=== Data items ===
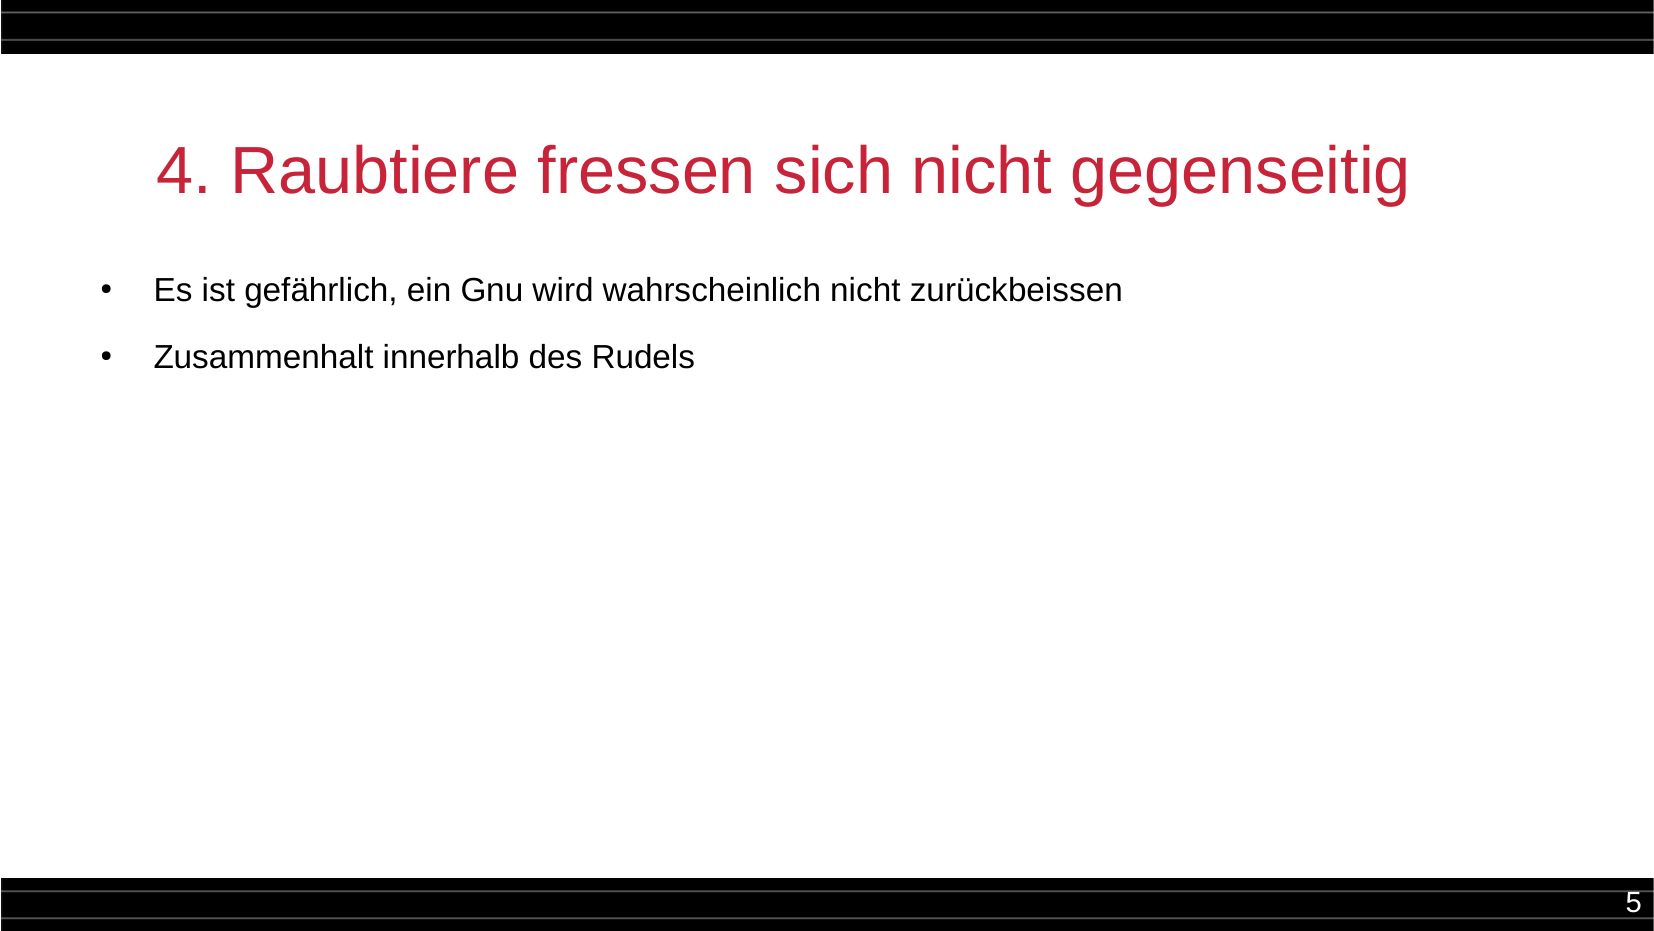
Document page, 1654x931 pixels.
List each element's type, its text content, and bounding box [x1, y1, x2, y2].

title 4. Raubtiere fressen sich nicht gegenseitig [82, 92, 1571, 249]
picture [1, 0, 1654, 54]
picture [1, 878, 1654, 931]
list Es ist gefährlich, ein Gnu wird wahrscheinlich nicht zurückbeissen Zusammenhalt innerhalb des Rudels [82, 271, 1571, 758]
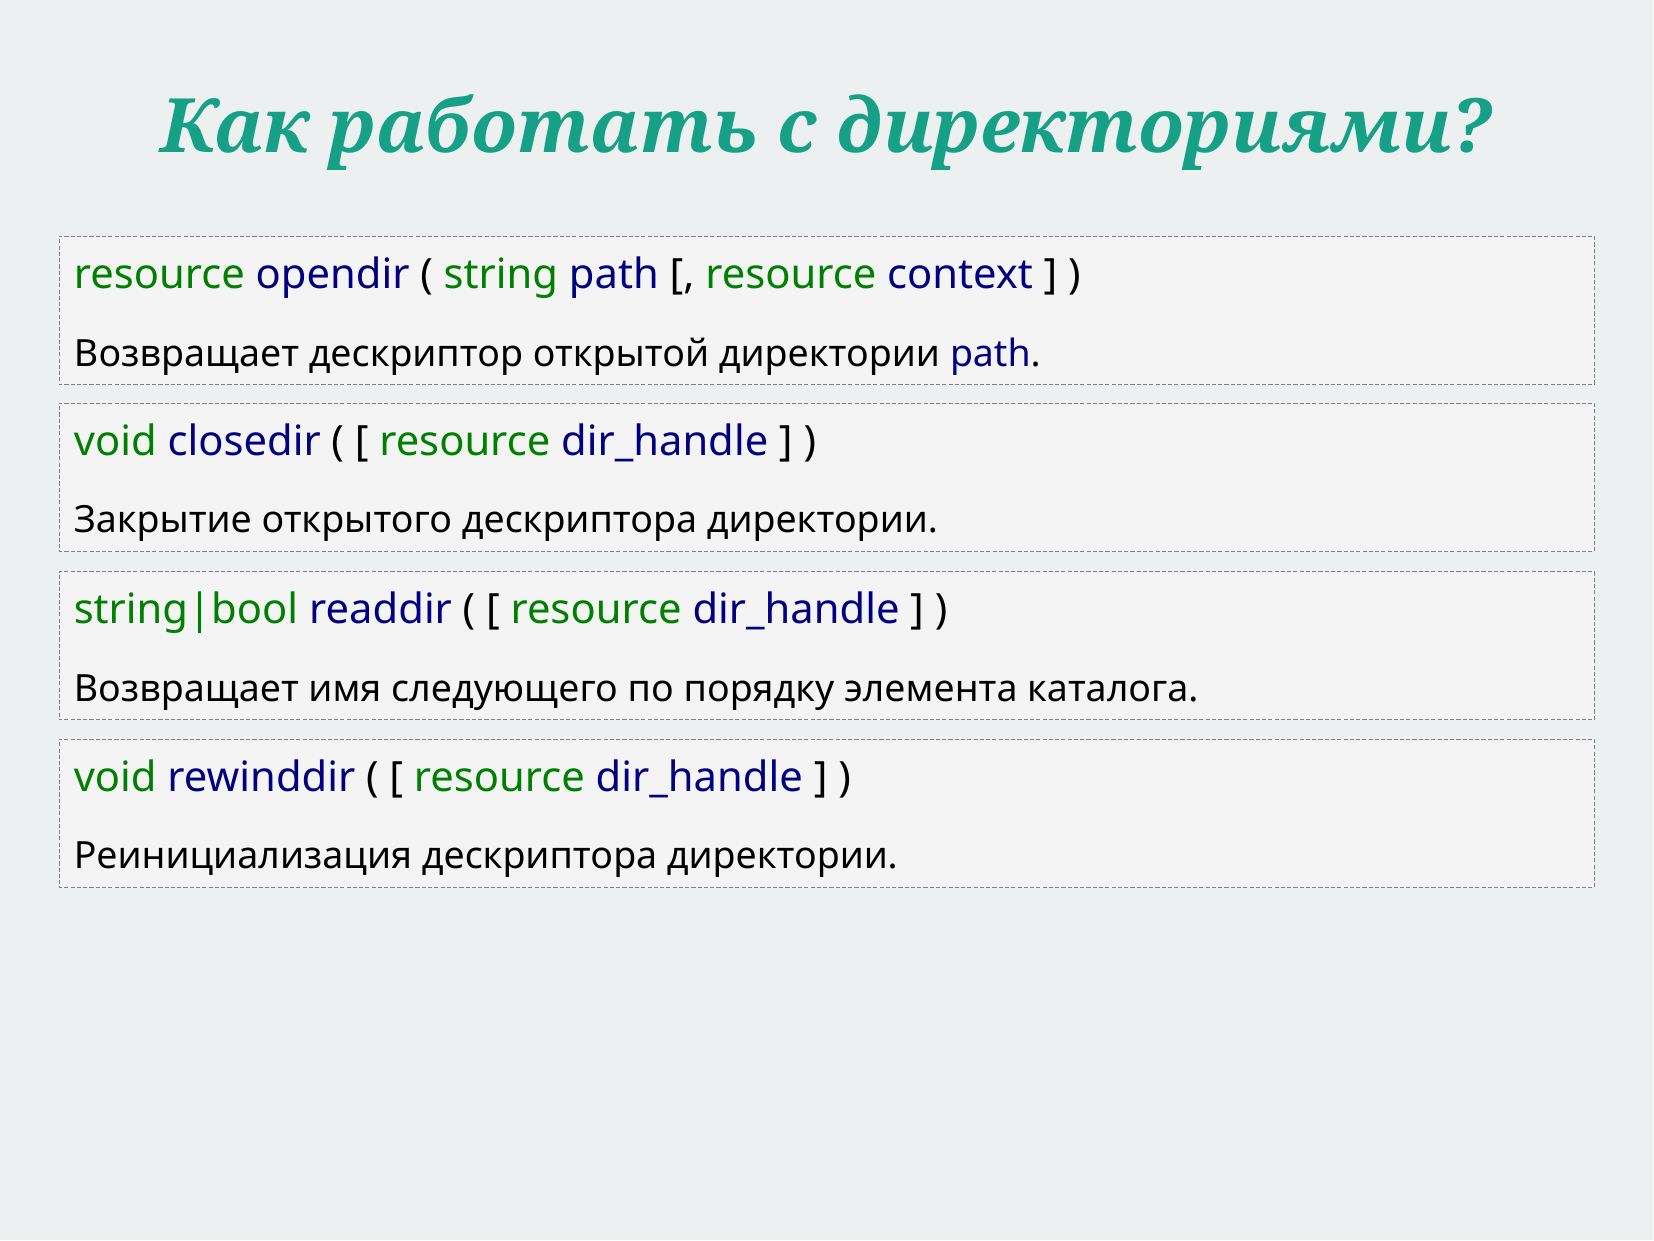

=== Written instruction ===
Arrange every line of the listing above as a Markdown table with two columns, No. and Line, numbering the rows and skipping blank lines. Leave the pictures out of the table.

=== Output of the task ===
| No. | Line |
|---|---|
| 1 | Document page, 1654x931 pixels. |
| 2 | List each element's type, its text content, and bounding box [x1, y1, x2, y2]. |
| 3 | title 4. Raubtiere fressen sich nicht gegenseitig [82, 92, 1571, 249] |
| 4 | picture [1, 0, 1654, 54] |
| 5 | picture [1, 878, 1654, 931] |
| 6 | list Es ist gefährlich, ein Gnu wird wahrscheinlich nicht zurückbeissen Zusammenhalt innerhalb des Rudels [82, 271, 1571, 758] |